== 課題の内容 ==
下にある、日本の政界と対米関係をめぐるブログ記事の続きを、最後の文のあとから書き進めてください。

== 本文の抜粋 ==
--------
Archive for August, 2007

Also Sprach Tatsurustra!

Thursday, August 30th, 2007

7/30の拙論『「与党」の地滑り的な大勝利』で、皮肉たっぷりに言及したようなことをあの内田樹氏が先日のblogで言っている(田中角栄 is coming back!)。

いま「二大政党」とよばれているものも実体は自民党のかつての「二大派閥」に他ならないということである。だから、「政権交代可能な二大政党」とは、政策選択の幅が拡がったということではなく、自民党の二大派閥のどちらかを選ぶ以外に有権者に選択肢がなくなったということなのである。善し悪しは別にして、それは日本の政治的選択肢がそれだけ狭く、かつ先鋭化してきたというふうにも解釈できる。

ただし、樹氏の主旨のひとつが、自民党の党内が“福田赳夫、田中角栄の1972年の「角福戦争」”に象徴されるような、「アメリカ追随派」と「アジア重視」という対立軸の存在というところから解き明かしている点が重要である。

後に若干言及するように、「アメリカ追随派」の反対派が「アジア重視」である、という図式はちょっと単純化されているきらいがあると思う。だが、この模式化はある程度的を得ているのだろう。

一方、非常に気になるのは、田中角栄を始めとする「反・対米追随」型の政治家のほとんどが、スキャンダルその他によって狙い撃ちにされ、政治生命(あるいは生命)を絶たれていることだ。内田氏の指摘するような対立軸の存在が疑いなく真ならば、米国の工作によってか、この旧田中派の経世会人脈である「反・対米追随」型の政治家は、ほとんどすべて体よく葬り去られてきたことになる。

田中角栄はロッキードスキャンダルで徹底的に叩かれ刑事被告人として死んだ。竹下登は“竹下バンク”と呼ばれた長銀(日本長期信用銀行)を失い、外資“禿鷹組”リップルウッド・ホールディングス*を通してアメリカに譲渡(献上)された(献上額は1600億円相当と言われる。お金の切れ目は政治生命の切れ目である)(現在は新生銀行という名の“青組”外資銀行になっている)。小渕恵三は現職総理大臣でありながら「過労による」突然死。橋本龍太郎は「日本歯科医師連盟(日歯連)からの1億円献金疑惑」によって晩年は実質的に政治生命を失っていた(2006年7月死去)。また、“「日本人の血であがなった憲法9条の精神を捨ててはならない」と述べ、海外での武力行使に慎重姿勢を見せるなどハト派としての一面もあり、生前、靖国神社に代わる新たな参拝施設の建設の必要性を真っ先に主張した”梶山静六は、2000年1月の交通事故後、体調を崩し同年6月に死去。(データはそれぞれの人名のWikipediaから)

* リップルウッド・ホールディング

アメリカ以外の国に接近して多元化外交を行なおうとした政治家で、スキャンダルなどによって足をすくわれていない人はいないのではないか、というくらいの絢爛たる醜聞と疑惑のリストである。最近の例としては、一度は誰からも嫌われたらしい鈴木宗男がいる。“野中広務元官房長官を師と仰ぎ、「野中・鈴木ライン」で政界を叩き上げた”という彼も、ロシアとの独自外交チャンネルを開こうとしているうちに、ムネオハウス(日本人とロシア人の友好の家)の建設をめぐる疑惑によって逮捕される。彼も内田樹氏的に言えば、「アジア重視」の一例ということになるのだろう。
--------
== データ一覧 ==
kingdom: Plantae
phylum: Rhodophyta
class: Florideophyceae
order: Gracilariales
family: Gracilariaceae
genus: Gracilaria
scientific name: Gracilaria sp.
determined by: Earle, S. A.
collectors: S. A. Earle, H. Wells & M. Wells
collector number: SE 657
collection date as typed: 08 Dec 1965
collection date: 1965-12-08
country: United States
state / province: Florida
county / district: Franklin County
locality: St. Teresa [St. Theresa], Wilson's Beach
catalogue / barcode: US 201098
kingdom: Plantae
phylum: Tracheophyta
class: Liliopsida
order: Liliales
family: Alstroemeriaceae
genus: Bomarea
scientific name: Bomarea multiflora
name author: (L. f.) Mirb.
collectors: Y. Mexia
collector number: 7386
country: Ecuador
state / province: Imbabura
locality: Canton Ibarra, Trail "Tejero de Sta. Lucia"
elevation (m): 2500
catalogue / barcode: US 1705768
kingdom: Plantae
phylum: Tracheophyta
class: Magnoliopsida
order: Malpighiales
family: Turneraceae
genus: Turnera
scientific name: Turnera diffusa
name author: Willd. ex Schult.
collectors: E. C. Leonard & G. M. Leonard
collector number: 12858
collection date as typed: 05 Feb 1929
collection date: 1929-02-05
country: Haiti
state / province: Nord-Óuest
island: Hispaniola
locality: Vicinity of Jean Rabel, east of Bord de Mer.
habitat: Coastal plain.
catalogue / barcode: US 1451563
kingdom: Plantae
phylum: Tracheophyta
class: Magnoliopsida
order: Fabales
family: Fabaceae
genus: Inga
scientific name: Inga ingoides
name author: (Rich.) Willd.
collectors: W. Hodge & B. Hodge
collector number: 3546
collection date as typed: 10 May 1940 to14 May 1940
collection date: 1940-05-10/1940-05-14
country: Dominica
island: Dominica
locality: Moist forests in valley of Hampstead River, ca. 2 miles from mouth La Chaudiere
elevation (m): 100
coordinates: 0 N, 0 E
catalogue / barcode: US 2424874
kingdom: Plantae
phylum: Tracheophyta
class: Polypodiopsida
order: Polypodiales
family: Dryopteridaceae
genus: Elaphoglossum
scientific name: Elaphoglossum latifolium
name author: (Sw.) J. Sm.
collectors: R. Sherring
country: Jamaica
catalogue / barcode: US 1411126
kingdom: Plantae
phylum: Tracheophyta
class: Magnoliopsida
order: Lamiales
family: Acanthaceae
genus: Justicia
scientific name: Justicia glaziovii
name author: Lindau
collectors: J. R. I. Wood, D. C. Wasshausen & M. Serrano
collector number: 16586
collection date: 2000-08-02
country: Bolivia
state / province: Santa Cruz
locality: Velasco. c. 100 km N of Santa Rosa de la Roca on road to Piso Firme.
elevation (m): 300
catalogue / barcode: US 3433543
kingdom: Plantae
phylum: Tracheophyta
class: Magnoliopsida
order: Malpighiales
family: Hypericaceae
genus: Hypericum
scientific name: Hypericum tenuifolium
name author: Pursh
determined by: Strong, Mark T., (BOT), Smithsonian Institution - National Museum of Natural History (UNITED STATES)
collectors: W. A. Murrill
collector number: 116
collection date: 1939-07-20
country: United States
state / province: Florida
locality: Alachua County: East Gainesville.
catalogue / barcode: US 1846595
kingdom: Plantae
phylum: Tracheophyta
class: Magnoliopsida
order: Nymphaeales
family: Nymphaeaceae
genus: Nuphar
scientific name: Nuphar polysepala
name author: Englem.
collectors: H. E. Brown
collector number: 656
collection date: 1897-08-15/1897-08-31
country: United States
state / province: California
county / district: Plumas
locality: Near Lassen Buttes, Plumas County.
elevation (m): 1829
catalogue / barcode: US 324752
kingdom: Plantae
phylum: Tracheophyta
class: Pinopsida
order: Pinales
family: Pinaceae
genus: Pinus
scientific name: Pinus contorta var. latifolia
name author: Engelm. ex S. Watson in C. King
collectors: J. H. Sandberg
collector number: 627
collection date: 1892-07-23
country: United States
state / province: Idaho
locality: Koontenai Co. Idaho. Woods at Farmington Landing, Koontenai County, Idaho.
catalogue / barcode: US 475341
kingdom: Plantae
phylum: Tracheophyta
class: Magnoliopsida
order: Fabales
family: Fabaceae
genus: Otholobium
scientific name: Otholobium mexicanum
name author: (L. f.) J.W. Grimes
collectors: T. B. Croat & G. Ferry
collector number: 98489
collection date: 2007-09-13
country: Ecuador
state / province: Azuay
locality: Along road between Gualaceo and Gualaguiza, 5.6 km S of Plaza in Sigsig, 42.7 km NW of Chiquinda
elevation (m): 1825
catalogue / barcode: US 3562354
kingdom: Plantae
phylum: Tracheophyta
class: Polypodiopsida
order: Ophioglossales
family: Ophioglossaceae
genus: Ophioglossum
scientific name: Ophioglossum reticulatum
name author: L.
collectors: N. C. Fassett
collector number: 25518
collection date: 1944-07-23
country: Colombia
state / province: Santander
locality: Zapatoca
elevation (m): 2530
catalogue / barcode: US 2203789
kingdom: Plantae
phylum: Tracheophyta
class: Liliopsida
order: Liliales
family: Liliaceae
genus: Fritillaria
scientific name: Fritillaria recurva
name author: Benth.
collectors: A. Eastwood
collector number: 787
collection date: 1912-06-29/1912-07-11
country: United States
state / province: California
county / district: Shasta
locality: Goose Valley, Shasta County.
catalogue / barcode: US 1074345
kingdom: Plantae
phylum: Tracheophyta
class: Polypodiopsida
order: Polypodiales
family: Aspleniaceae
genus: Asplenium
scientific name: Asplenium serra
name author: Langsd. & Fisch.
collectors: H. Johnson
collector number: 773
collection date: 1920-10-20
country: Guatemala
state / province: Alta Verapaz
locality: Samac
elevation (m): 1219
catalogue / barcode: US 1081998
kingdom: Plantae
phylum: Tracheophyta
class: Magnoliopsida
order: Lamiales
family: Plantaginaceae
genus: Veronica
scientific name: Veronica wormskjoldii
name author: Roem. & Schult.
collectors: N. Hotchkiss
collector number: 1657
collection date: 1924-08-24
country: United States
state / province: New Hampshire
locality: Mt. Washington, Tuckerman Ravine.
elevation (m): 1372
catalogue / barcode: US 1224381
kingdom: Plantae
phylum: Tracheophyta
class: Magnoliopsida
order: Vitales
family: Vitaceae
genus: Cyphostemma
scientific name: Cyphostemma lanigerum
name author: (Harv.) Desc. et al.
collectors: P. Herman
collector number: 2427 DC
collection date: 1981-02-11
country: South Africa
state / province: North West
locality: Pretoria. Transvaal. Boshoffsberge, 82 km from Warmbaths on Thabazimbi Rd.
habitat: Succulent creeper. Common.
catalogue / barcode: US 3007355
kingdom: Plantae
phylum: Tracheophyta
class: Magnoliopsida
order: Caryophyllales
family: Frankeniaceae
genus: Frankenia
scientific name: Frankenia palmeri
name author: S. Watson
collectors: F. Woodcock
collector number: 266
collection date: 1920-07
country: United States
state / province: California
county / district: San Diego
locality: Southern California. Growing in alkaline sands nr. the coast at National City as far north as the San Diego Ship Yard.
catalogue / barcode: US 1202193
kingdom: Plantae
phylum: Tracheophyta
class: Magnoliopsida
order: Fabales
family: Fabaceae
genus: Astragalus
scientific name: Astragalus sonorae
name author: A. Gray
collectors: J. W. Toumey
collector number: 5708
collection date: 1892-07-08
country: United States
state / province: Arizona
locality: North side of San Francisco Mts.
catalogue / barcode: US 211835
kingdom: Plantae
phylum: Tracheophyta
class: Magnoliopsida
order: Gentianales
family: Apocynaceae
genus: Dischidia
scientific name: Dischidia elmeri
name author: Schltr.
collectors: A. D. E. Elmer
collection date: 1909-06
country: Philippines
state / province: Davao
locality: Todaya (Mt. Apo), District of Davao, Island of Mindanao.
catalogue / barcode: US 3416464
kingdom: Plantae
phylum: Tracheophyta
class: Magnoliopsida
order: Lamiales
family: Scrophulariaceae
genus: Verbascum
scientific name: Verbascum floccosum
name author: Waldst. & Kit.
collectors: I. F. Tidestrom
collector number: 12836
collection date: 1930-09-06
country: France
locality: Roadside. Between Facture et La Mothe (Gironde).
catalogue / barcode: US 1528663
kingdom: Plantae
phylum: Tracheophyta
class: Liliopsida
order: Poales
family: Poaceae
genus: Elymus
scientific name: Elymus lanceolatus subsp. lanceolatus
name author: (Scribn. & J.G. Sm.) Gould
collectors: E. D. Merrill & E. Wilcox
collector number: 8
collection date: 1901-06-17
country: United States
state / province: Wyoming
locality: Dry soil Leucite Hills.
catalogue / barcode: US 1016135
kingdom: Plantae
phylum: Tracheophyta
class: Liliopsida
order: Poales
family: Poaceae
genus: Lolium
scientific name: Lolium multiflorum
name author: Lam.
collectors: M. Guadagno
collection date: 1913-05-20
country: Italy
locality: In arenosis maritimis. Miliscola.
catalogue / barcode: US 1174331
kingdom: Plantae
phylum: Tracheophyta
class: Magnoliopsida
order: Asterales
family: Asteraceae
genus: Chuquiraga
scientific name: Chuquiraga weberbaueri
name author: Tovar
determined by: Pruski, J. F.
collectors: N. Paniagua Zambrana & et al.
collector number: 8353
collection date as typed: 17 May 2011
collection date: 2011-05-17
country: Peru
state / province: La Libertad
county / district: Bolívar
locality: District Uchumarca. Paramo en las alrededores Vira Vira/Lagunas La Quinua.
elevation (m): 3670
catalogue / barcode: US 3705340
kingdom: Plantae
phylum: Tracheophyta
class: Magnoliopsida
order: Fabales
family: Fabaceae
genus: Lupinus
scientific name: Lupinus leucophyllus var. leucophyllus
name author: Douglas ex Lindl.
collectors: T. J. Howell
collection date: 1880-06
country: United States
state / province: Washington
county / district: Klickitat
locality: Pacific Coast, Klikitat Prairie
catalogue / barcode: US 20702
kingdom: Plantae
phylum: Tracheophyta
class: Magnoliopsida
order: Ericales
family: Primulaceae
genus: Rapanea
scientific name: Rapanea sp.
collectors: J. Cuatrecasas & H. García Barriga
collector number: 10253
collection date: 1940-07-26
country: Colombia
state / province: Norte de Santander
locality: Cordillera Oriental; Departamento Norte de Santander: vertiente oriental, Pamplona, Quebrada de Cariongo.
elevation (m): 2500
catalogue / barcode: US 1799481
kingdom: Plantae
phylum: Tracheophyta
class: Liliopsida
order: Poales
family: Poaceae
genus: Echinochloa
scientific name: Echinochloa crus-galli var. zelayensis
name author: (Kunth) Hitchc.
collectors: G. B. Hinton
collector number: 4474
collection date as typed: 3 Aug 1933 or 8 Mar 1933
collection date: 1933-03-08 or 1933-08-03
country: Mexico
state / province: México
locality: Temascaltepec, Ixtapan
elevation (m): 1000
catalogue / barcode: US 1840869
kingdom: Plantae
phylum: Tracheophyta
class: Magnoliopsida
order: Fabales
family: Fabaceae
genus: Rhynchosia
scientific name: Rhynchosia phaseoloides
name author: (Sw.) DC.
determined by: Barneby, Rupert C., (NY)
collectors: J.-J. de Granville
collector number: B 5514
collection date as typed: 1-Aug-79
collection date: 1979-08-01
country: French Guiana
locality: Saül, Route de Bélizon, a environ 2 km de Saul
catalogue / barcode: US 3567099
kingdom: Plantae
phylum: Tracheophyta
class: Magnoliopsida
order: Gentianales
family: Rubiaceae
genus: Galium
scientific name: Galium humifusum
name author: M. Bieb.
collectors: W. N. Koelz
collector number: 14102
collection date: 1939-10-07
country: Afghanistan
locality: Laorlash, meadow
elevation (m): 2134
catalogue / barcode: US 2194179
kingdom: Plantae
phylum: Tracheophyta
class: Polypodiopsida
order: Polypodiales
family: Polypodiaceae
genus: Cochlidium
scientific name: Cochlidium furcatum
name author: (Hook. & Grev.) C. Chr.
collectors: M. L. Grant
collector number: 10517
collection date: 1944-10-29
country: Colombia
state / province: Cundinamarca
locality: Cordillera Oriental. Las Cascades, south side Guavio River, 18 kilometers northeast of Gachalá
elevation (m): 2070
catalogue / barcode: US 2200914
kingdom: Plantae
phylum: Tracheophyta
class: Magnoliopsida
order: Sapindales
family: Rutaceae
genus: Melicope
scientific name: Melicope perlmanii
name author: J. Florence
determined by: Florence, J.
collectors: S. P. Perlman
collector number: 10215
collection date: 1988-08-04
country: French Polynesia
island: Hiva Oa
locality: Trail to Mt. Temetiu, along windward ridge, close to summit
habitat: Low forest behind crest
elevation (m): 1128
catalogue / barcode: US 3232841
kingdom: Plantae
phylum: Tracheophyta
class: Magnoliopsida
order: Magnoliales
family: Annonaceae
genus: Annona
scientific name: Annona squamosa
--------
== 記述の回答 ==
ほとんど明らかなように、日本は合州国政府が面白く思わない独自の外交路線を敷こうとすると、ほぼすべて邪魔されてきた。そしてその真相を知らない日本人からは政治家の単なる腐敗・堕落という一面的な絵としてしか映らない。ま、実際問題、政治家である以上、その職業柄、腐敗もあるだろうし、そうでなくても足を掬われるような弱点を持っていたり、ハメられるような不用心の側面があるのだろうから、それも総合的に政治力の一側面である以上、弁解のしようがないのだが。

さて、この「アメリカ追随派」の反対派を「アジア重視」とする表現は正鵠を得ているのだろうか。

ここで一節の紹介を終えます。